Makale:
========================================================================
|
Politika faizi ve finansal yatırımın getirisi

Merkez Bankası piyasaların da beklediği gibi faizleri 2 puan indirdi.

Bu indirimle politika faizi yüzde 12’ye gerilemiş oldu.

Bu karar 5 ay gibi bir süre zarfında Merkez Bankası’nın politika faizinin 12 puan (1200 baz puan) indirimi anlamına da gelmektedir.

İndirim gerekçeleri olarak hem içerideki finansal ve reel sektördeki iyileşmeler, hem de dış dünyadaki gelişime paralel Merkez Bankalarının genişletici para (düşük faiz) politikası uygulamaları gösterilmiştir.

**

2020 yılı için küresel ekonomide büyüme tahminleri düşürülmüştür. Yani küresel ölçekte yavaşlama sürecinin devam edeceği beklenmektedir.

Türkiye ekonomisini etkileyecek potansiyel gelişmelerin dikkate alındığı belirtilerek; yatırımlardaki gerileme (düşük büyüme beklentileri), ihracatın büyümeye verdiği katkının azalması, liranın istikrarlı seyri, FED ve diğer Merkez Bankalarının düşük faiz politikaları gibi gelişmeler indirimin gerekçesi olarak açıklanmış.

Yine, ekonomide bir durgunluk süreci yaşandığı, enflasyondaki gerileme de göz önünde bulundurularak Merkez Bankası’nın ekonomik büyümeye destek vermesi gerektiği düşüncesiyle faiz indirimi yapıldığı mealinde ifadeler söz konusu.

**

Bu arada yüksek faizin maliyetleri ile ilgili başka bir şey söylemek istiyorum.
========================================================================
Bir koleksiyondan kaydedilmiş girdiler:
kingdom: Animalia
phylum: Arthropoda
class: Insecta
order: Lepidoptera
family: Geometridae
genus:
========================================================================
Çalışma Yönergeleri:
a) Politika faizi metnine göre faiz indiriminin hangi düşünceyle yapıldığını bir ila üç cümleyle açıklayın.
b) Politika faizi metninde "indirimin gerekçesi olarak açıklanmış" sözleriyle biten cümlede sayılan gelişmelerin tümünü sıralayın.
c) Politika faizi metninde "Türkiye ekonomisini etkileyecek" ifadesiyle başlayıp "şey söylemek istiyorum." ifadesiyle biten bölümü aynen yazdırın.
Girdilerin bu çalışmada hiçbir işlevi yoktur.

Alıştırma Yanıtları:
a) Ekonomide bir durgunluk süreci yaşanıyordu ve enflasyonda gerileme vardı. Bu durum göz önünde bulundurularak, Merkez Bankası'nın ekonomik büyümeye destek vermesi gerektiği düşüncesiyle faiz indirimi yapılmıştır.

b)
- Yatırımlardaki gerileme (düşük büyüme beklentileri)
- İhracatın büyümeye verdiği katkının azalması
- Liranın istikrarlı seyri
- FED ve diğer Merkez Bankalarının düşük faiz politikaları

c)
Türkiye ekonomisini etkileyecek potansiyel gelişmelerin dikkate alındığı belirtilerek; yatırımlardaki gerileme (düşük büyüme beklentileri), ihracatın büyümeye verdiği katkının azalması, liranın istikrarlı seyri, FED ve diğer Merkez Bankalarının düşük faiz politikaları gibi gelişmeler indirimin gerekçesi olarak açıklanmış.

Yine, ekonomide bir durgunluk süreci yaşandığı, enflasyondaki gerileme de göz önünde bulundurularak Merkez Bankası’nın ekonomik büyümeye destek vermesi gerektiği düşüncesiyle faiz indirimi yapıldığı mealinde ifadeler söz konusu.

**

Bu arada yüksek faizin maliyetleri ile ilgili başka bir şey söylemek istiyorum.